Your instructions
What you need to produce from the material below is an exact transcription of the lines from the one with "-163,201 -83,80 -166,178" through the one with "48,2 3,4 -48,37h-5l-6,-3", both included, and no other line.

Dataset

_ _ _ _ _

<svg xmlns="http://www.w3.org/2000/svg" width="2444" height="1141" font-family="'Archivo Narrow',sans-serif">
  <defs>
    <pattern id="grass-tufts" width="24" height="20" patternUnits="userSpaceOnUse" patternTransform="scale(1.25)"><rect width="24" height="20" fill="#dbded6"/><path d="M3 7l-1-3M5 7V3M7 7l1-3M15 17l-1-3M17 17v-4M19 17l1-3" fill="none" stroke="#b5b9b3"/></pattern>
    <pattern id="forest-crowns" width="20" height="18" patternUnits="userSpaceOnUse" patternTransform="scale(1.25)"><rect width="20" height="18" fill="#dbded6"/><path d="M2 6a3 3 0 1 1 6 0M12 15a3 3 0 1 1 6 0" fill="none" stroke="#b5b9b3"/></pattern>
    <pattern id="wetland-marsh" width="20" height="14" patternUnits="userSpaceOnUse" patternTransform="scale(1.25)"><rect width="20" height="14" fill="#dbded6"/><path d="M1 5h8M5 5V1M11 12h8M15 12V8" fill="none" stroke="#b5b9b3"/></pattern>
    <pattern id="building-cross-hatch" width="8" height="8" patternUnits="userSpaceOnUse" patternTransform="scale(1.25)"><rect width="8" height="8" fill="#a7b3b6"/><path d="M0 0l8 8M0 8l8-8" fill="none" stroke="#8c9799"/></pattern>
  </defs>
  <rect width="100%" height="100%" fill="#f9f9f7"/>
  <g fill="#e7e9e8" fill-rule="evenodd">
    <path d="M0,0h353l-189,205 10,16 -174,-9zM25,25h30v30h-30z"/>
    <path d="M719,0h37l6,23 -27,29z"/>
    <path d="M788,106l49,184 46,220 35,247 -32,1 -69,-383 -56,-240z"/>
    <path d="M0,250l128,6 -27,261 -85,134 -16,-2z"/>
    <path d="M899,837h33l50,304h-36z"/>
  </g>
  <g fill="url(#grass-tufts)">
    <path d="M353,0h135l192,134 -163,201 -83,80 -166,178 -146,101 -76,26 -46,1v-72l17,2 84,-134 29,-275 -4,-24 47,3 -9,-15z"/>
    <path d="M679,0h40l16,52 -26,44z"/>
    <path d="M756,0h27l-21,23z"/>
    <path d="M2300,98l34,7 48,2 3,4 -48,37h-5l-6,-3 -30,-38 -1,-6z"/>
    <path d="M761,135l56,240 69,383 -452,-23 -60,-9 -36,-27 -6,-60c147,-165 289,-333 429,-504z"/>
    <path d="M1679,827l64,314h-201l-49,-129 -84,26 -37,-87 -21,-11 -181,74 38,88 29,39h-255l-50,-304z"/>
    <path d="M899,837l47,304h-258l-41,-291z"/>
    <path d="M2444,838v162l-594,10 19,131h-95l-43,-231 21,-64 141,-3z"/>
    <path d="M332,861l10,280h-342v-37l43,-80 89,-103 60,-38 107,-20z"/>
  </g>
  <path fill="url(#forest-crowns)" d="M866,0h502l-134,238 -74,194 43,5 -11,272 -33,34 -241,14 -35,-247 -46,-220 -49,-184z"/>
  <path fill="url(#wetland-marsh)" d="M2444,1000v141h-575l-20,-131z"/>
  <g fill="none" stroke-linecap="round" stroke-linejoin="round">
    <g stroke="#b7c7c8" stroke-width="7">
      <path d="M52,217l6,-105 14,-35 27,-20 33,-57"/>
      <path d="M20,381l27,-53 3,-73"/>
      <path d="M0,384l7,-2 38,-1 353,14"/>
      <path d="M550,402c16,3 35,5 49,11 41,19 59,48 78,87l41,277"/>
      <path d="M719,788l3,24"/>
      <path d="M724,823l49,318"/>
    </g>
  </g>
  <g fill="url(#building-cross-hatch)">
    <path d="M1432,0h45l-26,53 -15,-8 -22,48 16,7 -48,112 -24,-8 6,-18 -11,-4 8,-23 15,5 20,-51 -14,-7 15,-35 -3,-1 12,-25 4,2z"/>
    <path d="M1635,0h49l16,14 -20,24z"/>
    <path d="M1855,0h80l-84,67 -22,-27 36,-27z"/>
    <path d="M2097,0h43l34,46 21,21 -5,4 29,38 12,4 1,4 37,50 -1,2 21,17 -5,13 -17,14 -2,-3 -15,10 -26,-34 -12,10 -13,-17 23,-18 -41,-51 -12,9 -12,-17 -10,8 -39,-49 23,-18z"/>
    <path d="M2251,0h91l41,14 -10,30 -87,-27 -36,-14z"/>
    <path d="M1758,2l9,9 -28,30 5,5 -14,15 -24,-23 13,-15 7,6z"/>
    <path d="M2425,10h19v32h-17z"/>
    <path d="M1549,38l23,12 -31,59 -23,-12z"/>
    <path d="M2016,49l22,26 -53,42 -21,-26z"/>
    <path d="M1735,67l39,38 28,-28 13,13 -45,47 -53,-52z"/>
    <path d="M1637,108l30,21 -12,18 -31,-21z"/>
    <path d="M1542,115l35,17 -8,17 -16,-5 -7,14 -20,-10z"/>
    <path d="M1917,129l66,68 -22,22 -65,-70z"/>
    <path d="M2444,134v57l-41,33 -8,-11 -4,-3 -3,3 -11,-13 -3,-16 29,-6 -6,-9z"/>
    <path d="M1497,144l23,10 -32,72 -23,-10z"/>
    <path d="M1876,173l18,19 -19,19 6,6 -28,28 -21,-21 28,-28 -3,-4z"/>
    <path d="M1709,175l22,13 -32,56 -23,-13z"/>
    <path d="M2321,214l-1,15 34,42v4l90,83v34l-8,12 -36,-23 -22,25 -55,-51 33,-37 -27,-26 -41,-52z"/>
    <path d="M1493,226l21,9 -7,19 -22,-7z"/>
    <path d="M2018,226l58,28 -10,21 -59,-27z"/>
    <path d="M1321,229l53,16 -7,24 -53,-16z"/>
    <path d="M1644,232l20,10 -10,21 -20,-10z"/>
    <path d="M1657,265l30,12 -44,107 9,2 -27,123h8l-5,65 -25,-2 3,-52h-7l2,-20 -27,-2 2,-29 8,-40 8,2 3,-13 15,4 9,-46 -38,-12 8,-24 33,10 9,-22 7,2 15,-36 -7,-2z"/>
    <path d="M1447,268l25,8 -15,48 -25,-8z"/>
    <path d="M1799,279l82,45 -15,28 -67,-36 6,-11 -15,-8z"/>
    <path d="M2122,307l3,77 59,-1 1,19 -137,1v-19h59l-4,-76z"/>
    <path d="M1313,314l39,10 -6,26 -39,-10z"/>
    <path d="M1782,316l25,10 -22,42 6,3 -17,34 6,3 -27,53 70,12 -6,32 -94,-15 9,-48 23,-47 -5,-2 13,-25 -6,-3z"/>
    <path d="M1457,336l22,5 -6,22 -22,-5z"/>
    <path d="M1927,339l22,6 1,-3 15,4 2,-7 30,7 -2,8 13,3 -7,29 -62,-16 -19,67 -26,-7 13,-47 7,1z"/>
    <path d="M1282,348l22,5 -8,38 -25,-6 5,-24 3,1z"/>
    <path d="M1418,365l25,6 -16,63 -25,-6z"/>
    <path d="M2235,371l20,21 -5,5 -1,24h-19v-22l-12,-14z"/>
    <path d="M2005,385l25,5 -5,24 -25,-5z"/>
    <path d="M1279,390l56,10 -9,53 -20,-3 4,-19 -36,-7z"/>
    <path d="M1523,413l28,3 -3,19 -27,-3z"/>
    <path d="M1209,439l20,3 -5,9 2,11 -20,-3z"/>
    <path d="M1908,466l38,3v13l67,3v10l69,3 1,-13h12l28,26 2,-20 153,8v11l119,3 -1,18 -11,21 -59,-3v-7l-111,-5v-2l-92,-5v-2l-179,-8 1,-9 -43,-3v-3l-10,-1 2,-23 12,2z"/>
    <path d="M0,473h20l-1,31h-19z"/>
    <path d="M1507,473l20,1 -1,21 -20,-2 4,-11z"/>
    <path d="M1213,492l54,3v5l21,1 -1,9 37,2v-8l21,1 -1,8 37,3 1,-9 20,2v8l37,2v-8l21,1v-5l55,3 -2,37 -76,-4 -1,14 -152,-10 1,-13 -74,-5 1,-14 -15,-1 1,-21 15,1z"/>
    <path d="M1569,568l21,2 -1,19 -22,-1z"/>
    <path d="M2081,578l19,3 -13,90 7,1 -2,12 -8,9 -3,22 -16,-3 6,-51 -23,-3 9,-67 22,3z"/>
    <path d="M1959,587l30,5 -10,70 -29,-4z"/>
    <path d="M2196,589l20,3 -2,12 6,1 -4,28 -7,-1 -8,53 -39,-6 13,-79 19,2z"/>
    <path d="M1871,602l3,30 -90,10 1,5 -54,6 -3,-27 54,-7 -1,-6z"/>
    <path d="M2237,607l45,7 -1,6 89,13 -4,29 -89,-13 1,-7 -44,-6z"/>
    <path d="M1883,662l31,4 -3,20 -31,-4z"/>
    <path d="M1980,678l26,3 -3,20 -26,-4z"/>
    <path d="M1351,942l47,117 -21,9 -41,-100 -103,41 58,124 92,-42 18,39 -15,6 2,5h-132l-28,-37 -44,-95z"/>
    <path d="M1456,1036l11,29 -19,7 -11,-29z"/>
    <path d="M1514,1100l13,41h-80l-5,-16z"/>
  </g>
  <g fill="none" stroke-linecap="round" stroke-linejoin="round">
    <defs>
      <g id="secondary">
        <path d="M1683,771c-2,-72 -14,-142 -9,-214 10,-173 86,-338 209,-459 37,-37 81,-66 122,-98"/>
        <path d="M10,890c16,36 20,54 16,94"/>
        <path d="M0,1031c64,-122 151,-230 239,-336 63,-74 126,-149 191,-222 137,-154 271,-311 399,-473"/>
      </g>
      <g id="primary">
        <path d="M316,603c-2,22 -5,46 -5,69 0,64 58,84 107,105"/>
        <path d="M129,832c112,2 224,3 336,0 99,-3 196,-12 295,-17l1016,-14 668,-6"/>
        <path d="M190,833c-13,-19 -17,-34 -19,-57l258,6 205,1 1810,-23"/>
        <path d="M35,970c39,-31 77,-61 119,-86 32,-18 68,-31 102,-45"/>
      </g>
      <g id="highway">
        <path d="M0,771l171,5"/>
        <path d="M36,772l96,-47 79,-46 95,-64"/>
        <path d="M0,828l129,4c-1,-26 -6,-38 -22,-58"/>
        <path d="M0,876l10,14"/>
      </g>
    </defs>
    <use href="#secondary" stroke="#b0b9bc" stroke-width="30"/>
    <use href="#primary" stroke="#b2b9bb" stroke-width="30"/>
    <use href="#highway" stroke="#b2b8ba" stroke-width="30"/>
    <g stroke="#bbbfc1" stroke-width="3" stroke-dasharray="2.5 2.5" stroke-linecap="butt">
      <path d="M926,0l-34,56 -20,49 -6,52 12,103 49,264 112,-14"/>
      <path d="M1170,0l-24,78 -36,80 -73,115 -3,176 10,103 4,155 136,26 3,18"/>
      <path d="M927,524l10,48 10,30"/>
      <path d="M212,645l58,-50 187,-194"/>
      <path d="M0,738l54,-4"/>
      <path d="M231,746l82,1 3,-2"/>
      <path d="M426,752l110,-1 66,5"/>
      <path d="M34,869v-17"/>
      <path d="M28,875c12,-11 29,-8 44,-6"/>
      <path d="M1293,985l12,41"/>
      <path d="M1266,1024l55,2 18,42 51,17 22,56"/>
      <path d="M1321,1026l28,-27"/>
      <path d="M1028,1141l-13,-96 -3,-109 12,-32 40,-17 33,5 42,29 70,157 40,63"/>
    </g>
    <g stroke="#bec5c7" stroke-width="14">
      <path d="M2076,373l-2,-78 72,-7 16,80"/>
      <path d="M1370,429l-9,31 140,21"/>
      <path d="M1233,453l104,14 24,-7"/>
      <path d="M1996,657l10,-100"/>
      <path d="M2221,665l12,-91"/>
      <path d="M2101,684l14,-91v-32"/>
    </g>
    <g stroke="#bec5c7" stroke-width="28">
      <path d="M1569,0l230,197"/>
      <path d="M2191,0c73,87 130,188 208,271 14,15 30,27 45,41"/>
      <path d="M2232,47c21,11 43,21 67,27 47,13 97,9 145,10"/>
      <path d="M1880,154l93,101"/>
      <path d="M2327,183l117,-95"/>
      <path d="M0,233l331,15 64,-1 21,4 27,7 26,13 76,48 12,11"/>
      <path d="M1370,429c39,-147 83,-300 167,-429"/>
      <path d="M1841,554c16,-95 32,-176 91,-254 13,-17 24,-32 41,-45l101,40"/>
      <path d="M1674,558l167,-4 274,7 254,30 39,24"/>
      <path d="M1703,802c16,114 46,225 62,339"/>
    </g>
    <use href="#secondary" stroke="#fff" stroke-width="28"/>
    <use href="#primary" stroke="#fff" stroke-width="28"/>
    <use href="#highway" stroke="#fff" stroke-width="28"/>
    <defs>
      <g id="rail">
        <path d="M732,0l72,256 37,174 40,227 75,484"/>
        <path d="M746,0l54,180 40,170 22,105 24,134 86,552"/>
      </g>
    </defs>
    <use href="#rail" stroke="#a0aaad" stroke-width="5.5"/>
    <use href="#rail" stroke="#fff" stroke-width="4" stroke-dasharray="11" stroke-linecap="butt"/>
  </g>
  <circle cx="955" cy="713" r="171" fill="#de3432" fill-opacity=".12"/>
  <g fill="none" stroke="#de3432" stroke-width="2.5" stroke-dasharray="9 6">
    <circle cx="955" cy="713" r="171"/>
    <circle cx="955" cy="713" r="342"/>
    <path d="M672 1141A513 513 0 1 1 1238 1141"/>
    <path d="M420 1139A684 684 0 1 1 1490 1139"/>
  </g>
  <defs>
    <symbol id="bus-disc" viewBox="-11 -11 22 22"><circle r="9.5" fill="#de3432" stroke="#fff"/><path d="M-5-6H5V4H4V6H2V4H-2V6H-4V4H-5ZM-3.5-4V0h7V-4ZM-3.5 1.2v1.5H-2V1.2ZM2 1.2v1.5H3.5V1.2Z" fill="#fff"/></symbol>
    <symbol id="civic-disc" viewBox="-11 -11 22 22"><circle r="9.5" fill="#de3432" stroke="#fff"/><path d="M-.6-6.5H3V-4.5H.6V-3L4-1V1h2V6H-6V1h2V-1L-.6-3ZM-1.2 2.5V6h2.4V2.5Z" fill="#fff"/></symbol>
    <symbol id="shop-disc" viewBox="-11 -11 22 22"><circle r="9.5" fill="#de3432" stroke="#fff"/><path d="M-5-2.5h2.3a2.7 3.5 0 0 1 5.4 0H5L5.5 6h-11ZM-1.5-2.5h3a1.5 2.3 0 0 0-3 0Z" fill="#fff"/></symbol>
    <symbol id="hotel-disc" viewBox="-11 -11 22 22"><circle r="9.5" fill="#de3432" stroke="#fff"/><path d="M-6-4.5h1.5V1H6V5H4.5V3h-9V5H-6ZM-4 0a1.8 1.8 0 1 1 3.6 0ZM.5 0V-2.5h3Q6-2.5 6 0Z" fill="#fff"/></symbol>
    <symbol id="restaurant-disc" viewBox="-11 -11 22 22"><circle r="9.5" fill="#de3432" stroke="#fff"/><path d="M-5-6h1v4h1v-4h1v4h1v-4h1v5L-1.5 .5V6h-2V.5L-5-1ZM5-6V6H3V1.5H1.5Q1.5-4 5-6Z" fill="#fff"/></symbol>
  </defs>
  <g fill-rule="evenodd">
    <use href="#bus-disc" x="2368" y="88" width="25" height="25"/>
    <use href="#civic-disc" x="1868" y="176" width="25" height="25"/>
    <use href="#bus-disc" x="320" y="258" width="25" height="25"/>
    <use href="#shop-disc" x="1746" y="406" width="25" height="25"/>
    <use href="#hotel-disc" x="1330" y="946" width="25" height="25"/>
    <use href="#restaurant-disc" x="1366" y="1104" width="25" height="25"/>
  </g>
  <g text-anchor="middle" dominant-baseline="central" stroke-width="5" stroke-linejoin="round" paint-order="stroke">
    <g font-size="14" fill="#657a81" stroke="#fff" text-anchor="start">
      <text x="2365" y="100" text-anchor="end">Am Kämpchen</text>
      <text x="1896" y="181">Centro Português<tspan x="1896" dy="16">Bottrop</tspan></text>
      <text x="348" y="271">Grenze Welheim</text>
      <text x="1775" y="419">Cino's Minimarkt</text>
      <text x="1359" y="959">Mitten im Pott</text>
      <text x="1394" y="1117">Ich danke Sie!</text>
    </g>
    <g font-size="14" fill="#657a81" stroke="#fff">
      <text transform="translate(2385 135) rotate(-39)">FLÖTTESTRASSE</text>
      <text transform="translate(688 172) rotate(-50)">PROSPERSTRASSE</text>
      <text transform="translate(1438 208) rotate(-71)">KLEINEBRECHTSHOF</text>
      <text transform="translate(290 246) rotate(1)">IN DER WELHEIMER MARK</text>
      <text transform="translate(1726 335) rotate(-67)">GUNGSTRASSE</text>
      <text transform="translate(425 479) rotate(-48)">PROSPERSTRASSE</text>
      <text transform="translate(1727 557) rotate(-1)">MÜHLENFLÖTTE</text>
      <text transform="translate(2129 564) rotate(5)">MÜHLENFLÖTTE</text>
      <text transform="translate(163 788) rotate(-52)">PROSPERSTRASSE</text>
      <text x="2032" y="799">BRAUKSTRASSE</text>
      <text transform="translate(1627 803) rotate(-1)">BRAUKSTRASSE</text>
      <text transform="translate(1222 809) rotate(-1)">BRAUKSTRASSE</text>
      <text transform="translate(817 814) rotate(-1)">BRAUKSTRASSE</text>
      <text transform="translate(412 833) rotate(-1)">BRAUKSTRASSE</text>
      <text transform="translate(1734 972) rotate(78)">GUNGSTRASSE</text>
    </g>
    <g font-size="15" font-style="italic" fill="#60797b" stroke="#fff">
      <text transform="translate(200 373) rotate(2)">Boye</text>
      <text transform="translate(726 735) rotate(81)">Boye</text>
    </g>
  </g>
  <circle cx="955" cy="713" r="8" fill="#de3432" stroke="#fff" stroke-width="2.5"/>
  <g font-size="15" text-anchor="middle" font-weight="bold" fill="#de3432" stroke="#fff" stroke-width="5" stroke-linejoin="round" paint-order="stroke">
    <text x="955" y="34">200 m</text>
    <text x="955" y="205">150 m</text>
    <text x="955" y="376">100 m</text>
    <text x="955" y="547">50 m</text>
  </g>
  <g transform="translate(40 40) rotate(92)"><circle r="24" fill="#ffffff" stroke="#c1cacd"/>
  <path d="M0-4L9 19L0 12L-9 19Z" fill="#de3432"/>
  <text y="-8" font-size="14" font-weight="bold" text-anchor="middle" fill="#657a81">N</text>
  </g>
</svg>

_ _ _ _ _

Solution for this exercise
    <path d="M353,0h135l192,134 -163,201 -83,80 -166,178 -146,101 -76,26 -46,1v-72l17,2 84,-134 29,-275 -4,-24 47,3 -9,-15z"/>
    <path d="M679,0h40l16,52 -26,44z"/>
    <path d="M756,0h27l-21,23z"/>
    <path d="M2300,98l34,7 48,2 3,4 -48,37h-5l-6,-3 -30,-38 -1,-6z"/>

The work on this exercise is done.